═══ Lesetext ═══
Wer schon einmal etwa bei einem Stummfilm versucht hat diesen ohne Ton anzuschauen, hat sicherlich sehr schnell bemerkt, wie die Aufmerksamkeit nachlässt und der Film langweilig zu werden beginnt. Diese Erfahrung kann man auch machen, wenn man bei Szenen beliebiger Filme, die ohne Sprache sind und nur mit Musik unterlegt sind. Die Filmmusik erfüllt sehr wichtige Funktionen (Filmmusik ist ein Bereich funktionaler Musik, wie auch Tanzmusik oder Musik in der Werbung)  innerhalb eines Bildablaufs, neben den Tonebenen Sprache und Geräusche hat die Musik großen Einfluss auf die emotionale Wirkung eines Filmes und auf die Wahrnehmung einzelner Szenen. Bei vielen bekannten Filmen ist der Soundtrack so eingängig, dass er losgelöst von den Bildern auf Tonträgern veröffentlicht wird.

Schon in den frühen Jahren der Filmentwicklung spielte die Musik eine wichtige Rolle. Sowohl Pianisten, als auch Orchester spielten vor der Filmleinwand. Einerseits wurden Ausschnitte aus vorhandenen Musikstücken gespielt, andererseits wurde auch Filmmusik passend zu den Szenen komponiert oder improvisiert. Anders als die improvisierenden Pianisten ging die komponierte Musik nicht auf Details der Szene ein, sondern versuchte die Grundstimmung oder den Grundcharakter der Szene zu verstärken. Ein Beispiel aus der Filmgeschichte ist Charlie Chaplins A Dog´s Life oder Modern Times mit der von Chaplin komponierten Musik. Die der Vielzahl insbesondere heutiger Fernsehfilme (Krimiserien wie Tatort etc.) unterlegte Musik folgt diesem Vertonungsmuster, wobei sich bestimmte Modelle für bestimmte Szenentypen (Verfolgungsjagd, Trauer, Romantik, Spannung etc.) herausgebildet haben. Im Laufe der Filmentwicklung hat sich die Gestaltung der Filmmusik in vielfältiger Weise weiterentwickelt. Grundlegend unterscheiden wir zunächst Bildton und Fremdton.
═══ Arbeitsmaterial ═══
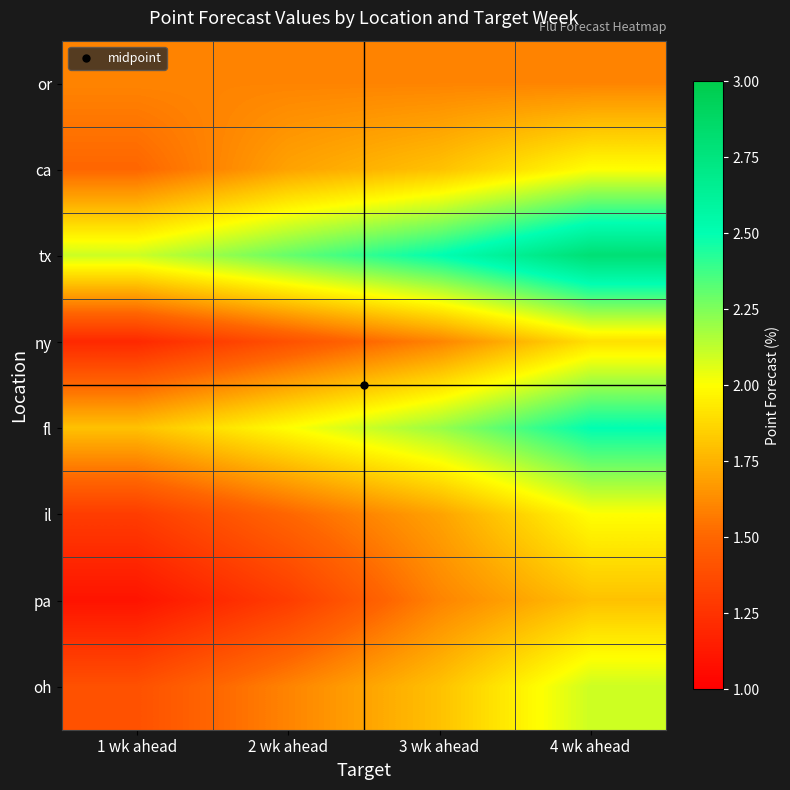

Reading left to right, what are all the values shown in this chart?

or: 1 wk ahead=1.6	2 wk ahead=1.6	3 wk ahead=1.6	4 wk ahead=1.6
ca: 1 wk ahead=1.5	2 wk ahead=1.7	3 wk ahead=1.8	4 wk ahead=2.0
tx: 1 wk ahead=2.1	2 wk ahead=2.3	3 wk ahead=2.5	4 wk ahead=2.8
ny: 1 wk ahead=1.2	2 wk ahead=1.4	3 wk ahead=1.6	4 wk ahead=1.9
fl: 1 wk ahead=1.8	2 wk ahead=2.0	3 wk ahead=2.2	4 wk ahead=2.5
il: 1 wk ahead=1.3	2 wk ahead=1.5	3 wk ahead=1.7	4 wk ahead=2.0
pa: 1 wk ahead=1.1	2 wk ahead=1.3	3 wk ahead=1.6	4 wk ahead=1.8
oh: 1 wk ahead=1.4	2 wk ahead=1.6	3 wk ahead=1.8	4 wk ahead=2.1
═══
_Aufgaben_
1. Zitieren Sie aus dem Text über Filmmusik wortgetreu alles von "Wer schon einmal" bis hinunter zu "Tonträgern veröffentlicht wird.".
2. Führen Sie den Text über Filmmusik im Anschluss an seinen letzten Satz weiter.
Die Datensätze stammen aus einer anderen Quelle.

_Lösungen_
1.
Wer schon einmal etwa bei einem Stummfilm versucht hat diesen ohne Ton anzuschauen, hat sicherlich sehr schnell bemerkt, wie die Aufmerksamkeit nachlässt und der Film langweilig zu werden beginnt. Diese Erfahrung kann man auch machen, wenn man bei Szenen beliebiger Filme, die ohne Sprache sind und nur mit Musik unterlegt sind. Die Filmmusik erfüllt sehr wichtige Funktionen (Filmmusik ist ein Bereich funktionaler Musik, wie auch Tanzmusik oder Musik in der Werbung)  innerhalb eines Bildablaufs, neben den Tonebenen Sprache und Geräusche hat die Musik großen Einfluss auf die emotionale Wirkung eines Filmes und auf die Wahrnehmung einzelner Szenen. Bei vielen bekannten Filmen ist der Soundtrack so eingängig, dass er losgelöst von den Bildern auf Tonträgern veröffentlicht wird.

2.
 

Bildton (Source Musik):

Bildton umfasst alle jene akustischen Begebenheiten, deren Herkunft unmittelbar von den Bildern ausgewiesen wird. Handelnde Personen nehmen den Ton selbst wahr. In vielen Szenen eines Filmes kann Musik stattfinden: Der Protagonist ist im Auto unterwegs und hört Popmusik aus dem Radio, man trifft sich im Café und im Hintergrund läuft eine CD mit Jazzballaden, die Szene spielt im Foyer eines Konzertsaales, aus dem ein Symphoniekonzert zu vernehmen ist usw.

Im hier gezeigten Beispiel aus einem Tatort sitzen Personen im Opernhaus und man hört die gerade gespielte Musik.

Videobeispiel (Bildton)

 

Fremdton (Score):

Unter Fremdton versteht man akustische Ereignisse, die im nachhinein dazukomponiert wurden. Die Herkunft des Tones ist nicht von den Bildern ausgewiesen und die handelnden Personen nehmen den Ton nicht wahr. Der weitaus größte Teil der Filmmusik ist die speziell zu einem Film komponierte Musik. Wir unterscheiden einige typische, grundlegende Vertonungstechniken.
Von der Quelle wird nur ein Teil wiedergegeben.